Ketika Wali Allah Tak Lagi Berjubah: Menemukan Kesucian di Tengah Hiruk Pikuk Dunia
Oleh: Lukmanul Hakim
Di benak banyak orang, waliyullah atau kekasih Allah sering dibayangkan sebagai sosok bersorban putih, hidup menyendiri di puncak gunung, atau ahli ibadah yang tak tersentuh hiruk pikuk dunia. Gambaran ini memang terbentuk dari kisah-kisah karomah dan keteladanan spiritual masa lalu. Namun, apakah di era digital dan urban seperti sekarang, wali Allah masih ada? Jika ada, seperti apa wajah mereka?Pertanyaan ini bukan untuk meragukan keberadaan para wali, tapi untuk merefleksikan ulang bagaimana kita memahami kesalehan dan kedekatan dengan Tuhan. Barangkali, dalam kehidupan kita sehari-hari, kita telah bersinggungan dengan para wali tanpa pernah menyadarinya—karena mereka tidak lagi tampil "berjubah".
Kesucian yang Membumi
Tradisi Islam, terutama dalam khazanah tasawuf, menekankan bahwa wilayah (kewalian) adalah buah dari keikhlasan, ketulusan hati, dan ketaatan sejati kepada Allah. Dalam Ihya’ ‘Ulum al-Din, Imam al-Ghazali menjelaskan bahwa wali tidak selalu dikenali dari penampilan, melainkan dari hatinya yang penuh cinta kepada Allah dan manusia. Wali bisa jadi pedagang yang jujur, guru yang sabar, atau bahkan sopir ojek daring yang bekerja dengan ikhlas demi anak-anaknya.

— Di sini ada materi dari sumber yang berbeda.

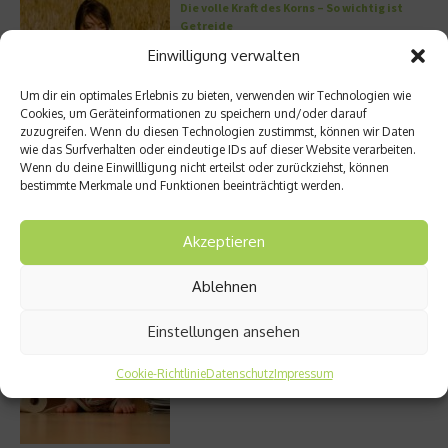
Die volle Kraft des Korns – So wichtig ist
Getreide
Einwilligung verwalten
Um dir ein optimales Erlebnis zu bieten, verwenden wir Technologien wie
Cookies, um Geräteinformationen zu speichern und/oder darauf
Entzündung der Nebenhöhlen: Symptome
zuzugreifen. Wenn du diesen Technologien zustimmst, können wir Daten
und verschiedene Formen
wie das Surfverhalten oder eindeutige IDs auf dieser Website verarbeiten.
Wenn du deine Einwillligung nicht erteilst oder zurückziehst, können
bestimmte Merkmale und Funktionen beeinträchtigt werden.
Welches Ashwagandha sollte ich kaufen?
Akzeptieren
Ablehnen
Einstellungen ansehen
Stuhlgang – wie oft ist eigentlich normal?
Cookie-Richtlinie
Datenschutz
Impressum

Dunia modern mungkin telah meredam simbol-simbol kesalehan, tapi tidak mematikan ruhnya. Justru, di tengah tekanan ekonomi, krisis moral, dan keterasingan spiritual, kesalehan yang tersembunyi menjadi makin berarti. Para waliyullah hari ini mungkin adalah mereka yang menolak korupsi meski ditawari kekayaan, yang memilih memaafkan daripada membalas dendam, atau yang diam-diam menangis dalam doa untuk keselamatan orang lain.
Melepas Romantisme, Merangkul Spiritualitas
Kita perlu berhenti meromantisasi wali hanya dalam narasi masa lalu. Mengagumi Sunan Kalijaga, Syekh Abdul Qadir al-Jilani, atau Rabiah al-Adawiyah tentu sah-sah saja. Tapi yang lebih penting adalah menjadikan semangat mereka hidup dalam tindakan kita sekarang. Kewalian bukan gelar istimewa yang turun dari langit, melainkan hasil dari proses panjang perjuangan batin.
Mereka yang menjaga integritas dalam profesi, tetap jujur saat tak ada yang mengawasi, dan memilih cinta dalam dunia yang penuh kebencian—bisa jadi telah berada di jalur para kekasih Tuhan.
Mengubah Cara Pandang
Melihat wali dengan kacamata zaman sekarang bukan berarti melucuti nilai-nilai tradisional, tapi menyegarkan kembali makna spiritualitas agar relevan dengan konteks kita. Dunia tak sedang kekurangan ustaz, tapi mungkin sedang krisis teladan. Kita butuh sosok yang tidak hanya pintar bicara, tapi juga hidup dalam kebaikan sunyi. Mungkin wali Allah hari ini tak mengangkat tongkat atau berkelana ke hutan, tapi diam-diam membayar utang temannya yang kesulitan, atau memeluk anak jalanan yang dirundung dingin.
Penutup: Wali di Antara Kita
Jika waliyullah adalah mereka yang dekat dengan Allah dan membawa manfaat bagi sesama, maka mungkin mereka ada di sekitar kita—tetangga, rekan kerja, bahkan orang tua kita sendiri. Tak perlu melihat jubah dan sorban; lihatlah hati, akhlak, dan ketulusan mereka.
Di tengah dunia yang gaduh dan cepat menilai dari tampilan, semoga kita tak buta pada cahaya yang tersembunyi. Karena boleh jadi, para wali Allah memang tak lagi berjubah—tapi tetap membawa kehadiran Ilahi dalam kehidupan sehari-hari.